I mention this because I'm looking for feedback. Not just from the players, but the community. Was it the pacing good? Bad? Sending the party's wizard into a temper-tantrum is never a good sign. What about the NPCs? Marley was supposed to be respected and feared, but overall likeable. Was this achieved? Was Marley going "super saiyan" too cliche?
Honestly, I thought Marley comes off as too perfect. He's a powerful crime lord, but he's honourable, rich, powerful, has a good sense of humour, isn't phased by any of the weirdness we spout, and is clearly a hero. It seemed like the only reason he wasn't solving everything himself was that he was too busy doing other things, which isn't a great way to make the players feel important.
So then coming back and finding him apparently dead was brilliant! "Oops, that super-powerful guy who's more heroic than you got his ass kicked! Guess it's all up to you now, good luck!" I really felt like we were in for a good fight for a while there! (Even when he turned out to be alive again, it didn't take away from that, because the bad guys were still powerful enough to disable and capture him, and the focus was still on us.)
Then when he busted out - I didn't like that much at all. Takes too much of the focus away from the heroes. Focusing on just one enemy and letting us take on the rest is a pretty good way to handle this, but I would have preferred it if he'd stayed incapacitated until the end of the fight.
I had the same problem in a game I DM'd last week, actually. I'd set up two powerful rivals and statted them both out as end bosses, with the idea that the players would side with one of them and fight the other one - but the way it went down, they ended up fighting one with the other one present and I couldn't think of a good reason he wouldn't join the fight on their side. And because he was supposed to be an end boss, he was about as powerful as the entire party together, and toning him down would have led to questions about why his rival didn't just kick his ass long ago... I ended up having him get a few good hits in before the rival hit him with a mind-trapping illusion spell (which I'd made up on the spot) that took him out of the fight entirely and let him focus on the players.

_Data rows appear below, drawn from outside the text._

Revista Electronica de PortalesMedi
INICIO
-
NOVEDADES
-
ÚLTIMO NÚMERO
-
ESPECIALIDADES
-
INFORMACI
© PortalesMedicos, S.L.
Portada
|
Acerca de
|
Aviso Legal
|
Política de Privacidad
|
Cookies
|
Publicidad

So, to summarize: characters that outclass the playes are best kept mostly off-screen, IMHO, or used as backgrounds. (Fighting powerful enemies around the feet of an angel battling a titan = cool, since the players are SO outclassed that they're beneath their notice so they're more like scenery, like a volcano erupting, than actual characters. Once the characters are at a scale where they could be considered legitimate rivals to the players, but still clearly outclassing them, they start to steal the spotlight.)
The only other criticism I have of the adventure is that the answer to what happened to Marley was pretty much handed to us. I'd have liked a bit of investigation instead of just being led to the next location. (But I guess then it would have been hard to justify that the ritual wasn't over by the time we got there, so maybe it was better this way. I guess a good medium would have been to find some token that Ash would recognize as belonging to Hyann or coming from that specific warehouse, instead of having an NPC blurt out, "It must have been Hyann, and here's where to find him!" I found that pretty unconvincing.)
Other than that, the adventure was great, and 7 Rabbit is definitely very interested in getting in on the sequel (especially if it involves learning more about the nature of spellcasting...) It goes without saying that the echoes were awesome. I thought the number of things Marley's echo was able to do at once was a little ridiculous at first, but it turned out to be a really good fight (and my own tries to create solo's always fizzle, so I think you have a better handle on how much they should be able to do than I do).